Ils apparurent dans le placard où le professeur rangeait ses manteaux. Ce fut un atterrissage parfait ; pas une seule seconde dans cet endroit mystérieux d'où provenaient les voix de l'enfer, aucun bruit en touchant le sol, aucune fusion entre eux ou avec les vêtements. Et même aucun malaise. Malgré l'obscurité de la nouvelle pièce, Egrim fit un grand sourire arrogant pour son ami. Celui-ci le perçut à peine, mais il entendait parfaitement les commentaires fiers qui lui passaient par la tête.
— Oui, bravo, Egrim, fit Tys dans un chuchotement. Maintenant, essaie de faire le vide dans ton esprit si tu veux que j'écoute celui de quelqu'un d'autre.
Egrim s'efforça de fixer son attention sur la porte du placard tout en faisant des exercices de respirations. Tout pour s'empêcher de penser à n'importe quoi. Et c'était plutôt difficile pour lui qui avait une imagination très fertile.
Tys, de son côté, se trouvait ridicule d'écouter les songes d'un professeur. Mais puisqu'ils étaient là, aussi bien aller jusqu'au bout, même si ça ne l'enchantait pas. Il était un garçon sage qui suivait les règles et était toujours poli avec les plus vieux – sauf ses frères et sœurs à qui il adorait jouer des tours. Mais un gentil prof de télékinésie, avec qui il n'avait jamais échangé le moindre mot, l'espionner et comploter derrière son dos... Ce n'était pas fait pour lui.
— Alors ? murmura Egrim, de plus en plus impatient. Tu as entendu quelque chose ?
— Pas encore... Rien de bien intéressant, en tout cas. Il essaie de planifier sa prochaine semaine de cours et les nouveaux qui vont arriver mardi. Y'a trois télékinésistes dans le lot.
— Ça ne m'importe pas, Tys. Continue d'écouter.

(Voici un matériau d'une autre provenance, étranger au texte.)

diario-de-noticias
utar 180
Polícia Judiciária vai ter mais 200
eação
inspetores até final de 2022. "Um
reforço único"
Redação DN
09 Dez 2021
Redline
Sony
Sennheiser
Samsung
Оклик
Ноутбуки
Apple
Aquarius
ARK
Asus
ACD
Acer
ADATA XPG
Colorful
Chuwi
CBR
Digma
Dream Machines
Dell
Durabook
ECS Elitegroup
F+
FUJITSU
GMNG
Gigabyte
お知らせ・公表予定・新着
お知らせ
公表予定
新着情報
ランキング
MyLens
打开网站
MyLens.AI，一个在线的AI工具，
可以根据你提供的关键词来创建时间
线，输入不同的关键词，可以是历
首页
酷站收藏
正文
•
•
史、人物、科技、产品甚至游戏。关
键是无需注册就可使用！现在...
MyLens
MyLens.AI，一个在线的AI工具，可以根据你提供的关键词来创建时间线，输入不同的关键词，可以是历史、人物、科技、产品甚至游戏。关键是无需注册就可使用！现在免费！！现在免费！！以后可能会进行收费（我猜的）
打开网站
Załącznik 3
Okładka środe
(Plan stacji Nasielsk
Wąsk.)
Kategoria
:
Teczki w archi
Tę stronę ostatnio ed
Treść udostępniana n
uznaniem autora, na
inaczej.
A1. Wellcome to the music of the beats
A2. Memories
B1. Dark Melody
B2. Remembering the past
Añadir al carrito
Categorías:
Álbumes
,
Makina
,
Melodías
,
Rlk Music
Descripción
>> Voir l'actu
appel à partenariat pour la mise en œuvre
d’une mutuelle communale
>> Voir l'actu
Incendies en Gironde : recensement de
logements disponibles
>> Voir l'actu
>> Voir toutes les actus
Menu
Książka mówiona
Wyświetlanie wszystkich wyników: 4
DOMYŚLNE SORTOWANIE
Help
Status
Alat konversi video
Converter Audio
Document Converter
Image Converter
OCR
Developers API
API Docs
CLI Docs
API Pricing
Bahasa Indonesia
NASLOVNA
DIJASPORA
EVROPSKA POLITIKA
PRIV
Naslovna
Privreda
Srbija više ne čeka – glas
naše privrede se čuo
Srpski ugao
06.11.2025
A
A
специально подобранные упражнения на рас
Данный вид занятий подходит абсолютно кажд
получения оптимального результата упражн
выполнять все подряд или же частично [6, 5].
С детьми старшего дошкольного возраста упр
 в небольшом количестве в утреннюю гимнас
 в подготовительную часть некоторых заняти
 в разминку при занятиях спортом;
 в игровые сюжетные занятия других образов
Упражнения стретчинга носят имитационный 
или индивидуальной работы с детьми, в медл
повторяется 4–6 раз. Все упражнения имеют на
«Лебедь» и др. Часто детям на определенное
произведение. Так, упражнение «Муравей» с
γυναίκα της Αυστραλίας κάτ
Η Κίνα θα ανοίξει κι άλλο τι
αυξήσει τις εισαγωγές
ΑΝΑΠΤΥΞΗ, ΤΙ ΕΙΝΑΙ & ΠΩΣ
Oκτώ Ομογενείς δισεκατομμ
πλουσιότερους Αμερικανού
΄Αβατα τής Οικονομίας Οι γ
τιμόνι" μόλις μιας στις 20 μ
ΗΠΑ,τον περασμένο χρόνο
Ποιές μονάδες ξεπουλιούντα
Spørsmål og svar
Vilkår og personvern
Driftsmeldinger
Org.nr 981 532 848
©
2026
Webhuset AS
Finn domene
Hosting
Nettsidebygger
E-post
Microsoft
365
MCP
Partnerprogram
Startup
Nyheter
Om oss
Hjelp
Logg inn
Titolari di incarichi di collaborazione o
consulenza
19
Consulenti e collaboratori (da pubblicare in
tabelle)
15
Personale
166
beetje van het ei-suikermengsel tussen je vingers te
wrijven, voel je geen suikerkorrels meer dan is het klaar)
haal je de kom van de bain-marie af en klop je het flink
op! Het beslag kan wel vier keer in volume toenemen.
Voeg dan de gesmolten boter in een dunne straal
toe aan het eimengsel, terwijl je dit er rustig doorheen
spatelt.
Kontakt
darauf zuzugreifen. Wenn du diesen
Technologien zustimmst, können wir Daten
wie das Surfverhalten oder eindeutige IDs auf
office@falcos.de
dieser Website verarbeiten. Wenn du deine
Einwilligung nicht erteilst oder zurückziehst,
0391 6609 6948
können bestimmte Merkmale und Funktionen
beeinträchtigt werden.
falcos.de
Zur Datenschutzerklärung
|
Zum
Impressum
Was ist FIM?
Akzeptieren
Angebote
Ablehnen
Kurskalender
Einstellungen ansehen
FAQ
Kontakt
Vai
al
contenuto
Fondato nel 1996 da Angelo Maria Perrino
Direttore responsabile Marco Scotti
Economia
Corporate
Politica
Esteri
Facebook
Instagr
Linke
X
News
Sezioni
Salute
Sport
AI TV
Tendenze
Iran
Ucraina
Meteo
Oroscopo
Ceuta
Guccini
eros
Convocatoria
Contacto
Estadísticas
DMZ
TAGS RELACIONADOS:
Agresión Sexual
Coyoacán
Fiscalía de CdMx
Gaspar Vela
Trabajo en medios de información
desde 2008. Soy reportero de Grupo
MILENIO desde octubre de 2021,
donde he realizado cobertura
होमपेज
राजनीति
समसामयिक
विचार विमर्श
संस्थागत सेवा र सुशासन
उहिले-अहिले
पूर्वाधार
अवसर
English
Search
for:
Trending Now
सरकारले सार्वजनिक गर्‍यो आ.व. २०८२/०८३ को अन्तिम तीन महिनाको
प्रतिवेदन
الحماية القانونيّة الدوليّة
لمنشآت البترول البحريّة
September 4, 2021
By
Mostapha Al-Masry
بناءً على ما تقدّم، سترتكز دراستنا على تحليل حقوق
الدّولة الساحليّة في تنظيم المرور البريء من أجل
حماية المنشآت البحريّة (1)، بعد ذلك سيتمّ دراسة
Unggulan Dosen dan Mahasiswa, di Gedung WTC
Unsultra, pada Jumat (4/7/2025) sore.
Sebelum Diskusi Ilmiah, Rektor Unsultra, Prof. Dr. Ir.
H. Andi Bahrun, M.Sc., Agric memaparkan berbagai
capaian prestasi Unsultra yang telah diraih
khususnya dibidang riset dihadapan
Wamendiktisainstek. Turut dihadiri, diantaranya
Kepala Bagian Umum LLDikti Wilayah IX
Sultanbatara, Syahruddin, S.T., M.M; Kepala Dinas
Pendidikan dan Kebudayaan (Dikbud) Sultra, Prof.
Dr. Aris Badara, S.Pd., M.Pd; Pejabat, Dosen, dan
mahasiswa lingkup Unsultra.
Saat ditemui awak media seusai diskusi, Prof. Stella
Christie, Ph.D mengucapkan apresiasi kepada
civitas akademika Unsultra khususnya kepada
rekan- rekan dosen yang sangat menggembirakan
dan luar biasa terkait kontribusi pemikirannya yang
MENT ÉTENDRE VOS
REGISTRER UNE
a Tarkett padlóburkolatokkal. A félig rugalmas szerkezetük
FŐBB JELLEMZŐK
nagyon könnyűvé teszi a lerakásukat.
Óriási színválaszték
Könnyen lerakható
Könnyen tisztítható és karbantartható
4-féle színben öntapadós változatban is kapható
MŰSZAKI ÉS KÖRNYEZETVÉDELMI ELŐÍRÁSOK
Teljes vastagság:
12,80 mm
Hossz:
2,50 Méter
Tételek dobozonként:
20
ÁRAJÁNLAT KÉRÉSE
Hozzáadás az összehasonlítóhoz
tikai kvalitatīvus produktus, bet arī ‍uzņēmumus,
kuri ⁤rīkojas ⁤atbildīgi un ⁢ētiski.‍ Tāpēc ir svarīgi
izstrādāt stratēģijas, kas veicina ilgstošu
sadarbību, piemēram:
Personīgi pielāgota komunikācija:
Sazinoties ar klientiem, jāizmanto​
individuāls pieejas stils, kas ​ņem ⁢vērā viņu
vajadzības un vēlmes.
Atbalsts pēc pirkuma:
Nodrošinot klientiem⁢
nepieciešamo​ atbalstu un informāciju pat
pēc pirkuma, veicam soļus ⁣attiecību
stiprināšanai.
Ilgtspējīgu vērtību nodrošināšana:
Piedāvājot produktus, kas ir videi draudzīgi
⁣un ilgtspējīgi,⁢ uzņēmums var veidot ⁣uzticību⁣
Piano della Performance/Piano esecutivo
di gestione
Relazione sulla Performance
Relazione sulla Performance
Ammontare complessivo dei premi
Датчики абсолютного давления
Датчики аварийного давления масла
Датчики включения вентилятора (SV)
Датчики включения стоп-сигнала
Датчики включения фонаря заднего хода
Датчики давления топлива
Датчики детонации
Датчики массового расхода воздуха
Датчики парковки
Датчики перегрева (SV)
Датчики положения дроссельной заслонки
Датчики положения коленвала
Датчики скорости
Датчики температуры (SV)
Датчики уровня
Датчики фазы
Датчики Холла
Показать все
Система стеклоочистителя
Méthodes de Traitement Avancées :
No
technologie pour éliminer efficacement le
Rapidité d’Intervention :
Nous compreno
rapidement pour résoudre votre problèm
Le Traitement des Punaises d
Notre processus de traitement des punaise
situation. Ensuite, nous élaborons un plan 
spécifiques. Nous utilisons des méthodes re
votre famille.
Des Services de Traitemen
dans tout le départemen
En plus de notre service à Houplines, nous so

Tys soupira en levant les yeux au ciel. Vraiment, cette situation lui déplaisait. Il en venait même à se demander pourquoi il était ami avec Egrim ; il était beaucoup plus téméraire que lui, et de loin... puis Tys se souvint qu'il n'avait pas vraiment eu l'embarras du choix.
Sans rien voir de ce que le professeur faisait, Tys parvenait à le deviner puisqu'il semblait avoir cette étrange manie de narrer sa propre vie dans ses pensées. Assez de paperasse pour aujourd'hui. Je vais me lever de se fauteuil, contourner mon bureau, oh tiens, je pourrais lire ce livre que j'ai commencé hier, mais non, j'ai encore plein de choses à faire, tiens, je vais regarder sur la carte magique, je vais retourner m'asseoir, juste un coup d'œil, après je vais aller en cuisine me prendre quelque chose à grignoter...
— Il va me refiler un mal de crâne, je te jure, murmura Tys en se penchant à l'oreille d'Egrim. Il...
Tys se tue soudain, étonné de ce qu'il percevait. Egrim releva la tête vers son ami, ses pensées bourdonnant de questions. Normalement, Egrim aurait été une source d'interférence trop importante pour lui permettre d'écouter quoi que ce soit d'autre, mais la curiosité et la perplexité étaient de bons motifs pour repousser les limites de son don. Il capta parfaitement la suite des pensées du professeur. Et ce qu'il en comprit lui fit hérisser ses cheveux couleur sable sur la nuque.
— Sors-nous d'ici, Egrim. Tout de suite.
— Tu as entendu quelque chose ?
— Oh, oui. Allez, on sort !
Sans attendre une seconde de plus, Egrim enroula ses doigts autour du poignet de Tys et l'entraina dans une téléportation qui les menèrent dans les corridors d'un coin un peu plus éloigné de l'Institut. Ils passèrent du placard du professeur à un couloir bondé d'élèves qui discutaient joyeusement entre eux. Tous sursautèrent en avisant les deux garçons qui venaient d'apparaitre au milieu de leur cercle, puis certains tapèrent des mains en félicitant Egrim. Il inclina la tête, surpris de l'accueil.
— Eh, ouais, bonjour...
— Ou au revoir, répliqua une elfe parmi la bande.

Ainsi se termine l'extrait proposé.